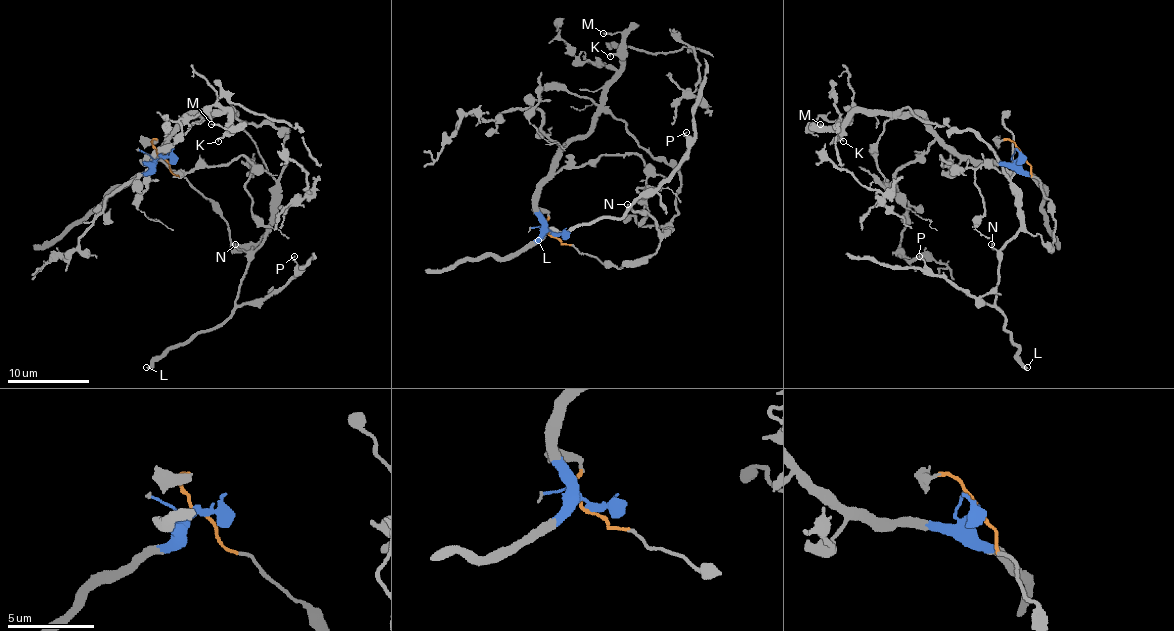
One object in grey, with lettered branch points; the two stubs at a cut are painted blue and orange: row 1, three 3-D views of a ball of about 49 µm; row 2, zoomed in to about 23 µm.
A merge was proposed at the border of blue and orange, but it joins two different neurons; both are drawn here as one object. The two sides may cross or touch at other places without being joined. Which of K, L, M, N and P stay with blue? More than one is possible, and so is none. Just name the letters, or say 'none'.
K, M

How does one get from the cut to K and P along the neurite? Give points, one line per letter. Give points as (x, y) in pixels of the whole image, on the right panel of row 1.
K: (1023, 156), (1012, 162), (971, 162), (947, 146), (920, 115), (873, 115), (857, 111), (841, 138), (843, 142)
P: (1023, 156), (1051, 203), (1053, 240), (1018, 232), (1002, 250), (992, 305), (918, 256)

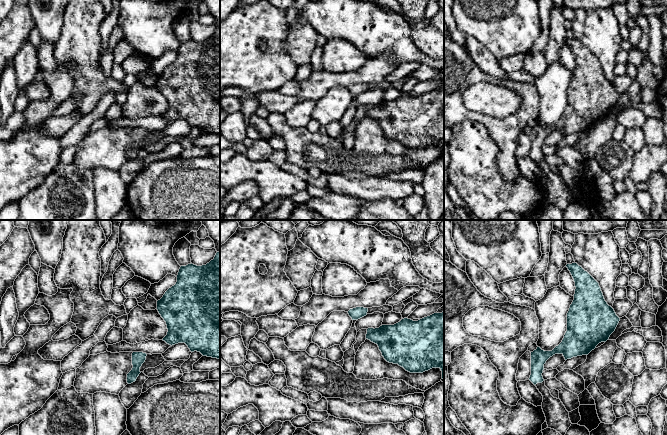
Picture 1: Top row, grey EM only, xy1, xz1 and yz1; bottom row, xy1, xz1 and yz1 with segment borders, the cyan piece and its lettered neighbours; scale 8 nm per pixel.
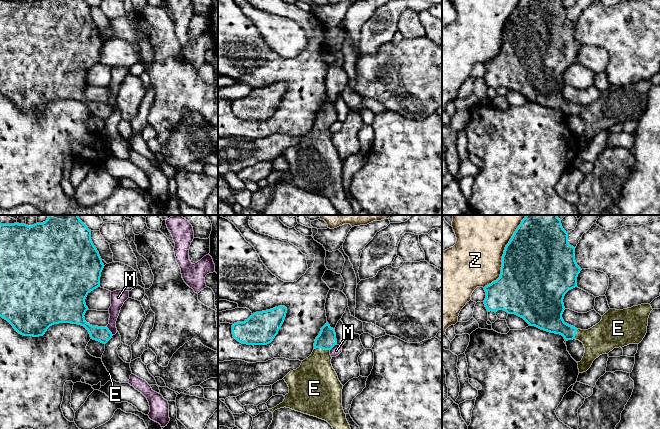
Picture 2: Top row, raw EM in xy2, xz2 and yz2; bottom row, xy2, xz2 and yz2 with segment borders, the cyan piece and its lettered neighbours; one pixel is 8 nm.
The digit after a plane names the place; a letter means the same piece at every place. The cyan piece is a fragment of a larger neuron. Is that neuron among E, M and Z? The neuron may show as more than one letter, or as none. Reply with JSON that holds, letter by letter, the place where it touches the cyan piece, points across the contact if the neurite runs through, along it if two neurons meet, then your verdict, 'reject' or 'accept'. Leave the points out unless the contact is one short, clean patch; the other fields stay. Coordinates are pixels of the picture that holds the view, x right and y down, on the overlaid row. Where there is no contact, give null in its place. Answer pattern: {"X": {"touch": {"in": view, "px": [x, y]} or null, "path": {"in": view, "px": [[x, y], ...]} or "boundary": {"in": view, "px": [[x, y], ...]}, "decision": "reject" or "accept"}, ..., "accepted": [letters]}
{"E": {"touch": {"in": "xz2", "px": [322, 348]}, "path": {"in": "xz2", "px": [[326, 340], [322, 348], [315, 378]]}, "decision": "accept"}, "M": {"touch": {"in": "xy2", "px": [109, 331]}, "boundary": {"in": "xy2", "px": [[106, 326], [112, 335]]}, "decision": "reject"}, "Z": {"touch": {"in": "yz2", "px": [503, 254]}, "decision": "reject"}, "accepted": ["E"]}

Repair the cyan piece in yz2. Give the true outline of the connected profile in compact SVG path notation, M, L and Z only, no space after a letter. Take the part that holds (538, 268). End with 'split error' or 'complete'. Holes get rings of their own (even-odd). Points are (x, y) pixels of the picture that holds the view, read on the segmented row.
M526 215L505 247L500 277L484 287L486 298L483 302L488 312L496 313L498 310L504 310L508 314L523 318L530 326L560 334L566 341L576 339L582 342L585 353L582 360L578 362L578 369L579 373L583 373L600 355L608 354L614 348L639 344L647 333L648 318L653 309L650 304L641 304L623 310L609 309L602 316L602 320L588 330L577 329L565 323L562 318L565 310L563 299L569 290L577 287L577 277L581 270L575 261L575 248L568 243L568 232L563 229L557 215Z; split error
-=-=-=-=-
- _WHAT THIS TASK INVOLVES_
Leave every picture out and output the records exactly.

- _SOLUTION_
One object in grey, with lettered branch points; the two stubs at a cut are painted blue and orange: row 1, three 3-D views of a ball of about 49 µm; row 2, zoomed in to about 23 µm.
A merge was proposed at the border of blue and orange, but it joins two different neurons; both are drawn here as one object. The two sides may cross or touch at other places without being joined. Which of K, L, M, N and P stay with blue? More than one is possible, and so is none. Just name the letters, or say 'none'.
K, M

How does one get from the cut to K and P along the neurite? Give points, one line per letter. Give points as (x, y) in pixels of the whole image, on the right panel of row 1.
K: (1023, 156), (1012, 162), (971, 162), (947, 146), (920, 115), (873, 115), (857, 111), (841, 138), (843, 142)
P: (1023, 156), (1051, 203), (1053, 240), (1018, 232), (1002, 250), (992, 305), (918, 256)

Picture 1: Top row, grey EM only, xy1, xz1 and yz1; bottom row, xy1, xz1 and yz1 with segment borders, the cyan piece and its lettered neighbours; scale 8 nm per pixel.
Picture 2: Top row, raw EM in xy2, xz2 and yz2; bottom row, xy2, xz2 and yz2 with segment borders, the cyan piece and its lettered neighbours; one pixel is 8 nm.
The digit after a plane names the place; a letter means the same piece at every place. The cyan piece is a fragment of a larger neuron. Is that neuron among E, M and Z? The neuron may show as more than one letter, or as none. Reply with JSON that holds, letter by letter, the place where it touches the cyan piece, points across the contact if the neurite runs through, along it if two neurons meet, then your verdict, 'reject' or 'accept'. Leave the points out unless the contact is one short, clean patch; the other fields stay. Coordinates are pixels of the picture that holds the view, x right and y down, on the overlaid row. Where there is no contact, give null in its place. Answer pattern: {"X": {"touch": {"in": view, "px": [x, y]} or null, "path": {"in": view, "px": [[x, y], ...]} or "boundary": {"in": view, "px": [[x, y], ...]}, "decision": "reject" or "accept"}, ..., "accepted": [letters]}
{"E": {"touch": {"in": "xz2", "px": [322, 348]}, "path": {"in": "xz2", "px": [[326, 340], [322, 348], [315, 378]]}, "decision": "accept"}, "M": {"touch": {"in": "xy2", "px": [109, 331]}, "boundary": {"in": "xy2", "px": [[106, 326], [112, 335]]}, "decision": "reject"}, "Z": {"touch": {"in": "yz2", "px": [503, 254]}, "decision": "reject"}, "accepted": ["E"]}

Repair the cyan piece in yz2. Give the true outline of the connected profile in compact SVG path notation, M, L and Z only, no space after a letter. Take the part that holds (538, 268). End with 'split error' or 'complete'. Holes get rings of their own (even-odd). Points are (x, y) pixels of the picture that holds the view, read on the segmented row.
M526 215L505 247L500 277L484 287L486 298L483 302L488 312L496 313L498 310L504 310L508 314L523 318L530 326L560 334L566 341L576 339L582 342L585 353L582 360L578 362L578 369L579 373L583 373L600 355L608 354L614 348L639 344L647 333L648 318L653 309L650 304L641 304L623 310L609 309L602 316L602 320L588 330L577 329L565 323L562 318L565 310L563 299L569 290L577 287L577 277L581 270L575 261L575 248L568 243L568 232L563 229L557 215Z; split error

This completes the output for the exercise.